Si les impacts les plus connus sont la puberté précoce chez les filles, la perte d’hormones androgènes chez les garçons et la diminution de la fertilité, leur impact supposé est beaucoup plus large. On peut parler de facteurs importants dans le dérèglement de la thyroïde et du cycle menstruel, de l’intensification des signes de périménopause et de troubles du système reproducteur tels que des fibromes, de l’endométriose ou un adénocarcinome du vagin. Enfin, et c’est ce qui est le plus troublant, ils sont cancérigènes, ils agissent au cœur même des cellules. Ils augmentent les facteurs de risques du cancer du sein, des ovaires et de l’utérus. Quant à vous, messieurs, vous n’êtes pas en reste : oligospermie (faible quantité de spermatozoïdes), baisse de plus de 50 % de la qualité des spermatozoïdes, cancer des testicules et hyperplasie de la prostate chez les hommes adultes peuvent aussi être reliés à l’impact des perturbateurs endocriniens. Sans oublier leur impact sur des troubles comme l’obésité, le diabète, les problèmes digestifs et même cardiovasculaires. Conclusion : ces molécules modifient lentement et insidieusement notre fonctionnement hormonal et nous laissent avec de graves problèmes de santé publique. N’est-ce pas assez troublant pour nous convaincre d’agir ? Pour notre santé et celle de nos enfants.
Les solutions
Heureusement, nous pouvons dresser la liste des possibles perturbateurs endocriniens de notre maisonnée et graduellement les éliminer. Il y a également des plantes et des aliments qui peuvent nous aider. Ainsi, les brassicacées (familles des choux) s’avèrent protectrices de notre santé hormonale, en soutenant la détoxification des « mauvaises » estrogènes. On parle également des fibres, qui empêchent la recaptation des estrogènes par l’intestin et diminuent le gras, contribuant ainsi à ne pas créer de sites favorables à la conversion de l’estrogène. Et, bien sûr, elles aident à l’élimination, ce qui contribue à dire adieu aux xénoestrogènes ! Ensuite, on parle des phytoestrogènes, estimés de 100 à 500 fois moins forts que les estrogènes de notre corps. J’en parlerai dans la seconde partie de cet article. Enfin, il y a certaines plantes qui peuvent nous aider à éliminer les xénoestrogènes de notre vie. Le foie assume plus de 50 % du métabolisme des estrogènes. Les plantes qui agissent sur le foie vont donc toutes, à des degrés différents, aider l’excrétion des xénoestrogènes.

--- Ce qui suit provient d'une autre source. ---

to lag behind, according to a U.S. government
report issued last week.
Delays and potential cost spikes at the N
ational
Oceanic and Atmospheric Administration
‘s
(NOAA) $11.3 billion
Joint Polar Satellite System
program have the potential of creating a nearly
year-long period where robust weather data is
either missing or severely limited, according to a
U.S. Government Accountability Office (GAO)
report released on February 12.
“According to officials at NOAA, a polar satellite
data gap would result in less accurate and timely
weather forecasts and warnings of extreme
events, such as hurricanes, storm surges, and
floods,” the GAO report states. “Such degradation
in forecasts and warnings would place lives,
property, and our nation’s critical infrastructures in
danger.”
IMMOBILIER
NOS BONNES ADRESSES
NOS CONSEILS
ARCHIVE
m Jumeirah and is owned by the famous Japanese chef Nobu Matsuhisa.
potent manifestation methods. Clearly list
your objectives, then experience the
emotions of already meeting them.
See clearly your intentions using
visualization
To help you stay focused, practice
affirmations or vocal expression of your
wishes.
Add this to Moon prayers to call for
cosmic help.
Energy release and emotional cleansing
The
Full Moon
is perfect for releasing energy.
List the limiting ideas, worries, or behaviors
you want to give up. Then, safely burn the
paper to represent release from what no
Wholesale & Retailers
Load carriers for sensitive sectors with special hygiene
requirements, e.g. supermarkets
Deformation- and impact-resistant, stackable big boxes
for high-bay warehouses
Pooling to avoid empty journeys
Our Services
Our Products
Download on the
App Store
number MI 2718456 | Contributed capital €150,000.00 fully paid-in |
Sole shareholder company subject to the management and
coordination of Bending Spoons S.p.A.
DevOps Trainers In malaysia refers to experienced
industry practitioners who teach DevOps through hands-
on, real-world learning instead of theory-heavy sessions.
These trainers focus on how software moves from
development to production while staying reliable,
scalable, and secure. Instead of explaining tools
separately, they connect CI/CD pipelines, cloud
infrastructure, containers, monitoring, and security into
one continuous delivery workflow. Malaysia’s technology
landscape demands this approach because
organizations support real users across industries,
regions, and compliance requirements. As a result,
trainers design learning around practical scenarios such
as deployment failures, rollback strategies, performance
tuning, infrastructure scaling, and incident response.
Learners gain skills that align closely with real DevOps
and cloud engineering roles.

Les plantes et les familles de plantes présentées ici ne sont que quelques-unes des alliées végétales qui aident notre corps à se protéger des perturbateurs endocriniens et à faciliter leur élimination. Dire oui à sa pleine santé, c’est dire non aux perturbateurs endocriniens. Ça demande du courage, de la patience et de la détermination, mais les nouvelles habitudes se prennent, et les changements se font sentir, jusque dans nos humeurs ! Osons entreprendre cette voie, pour la santé de nos systèmes reproducteurs masculin et féminin, mais aussi pour la santé… de nos enfants.
Toutes les références sont disponibles sur demande.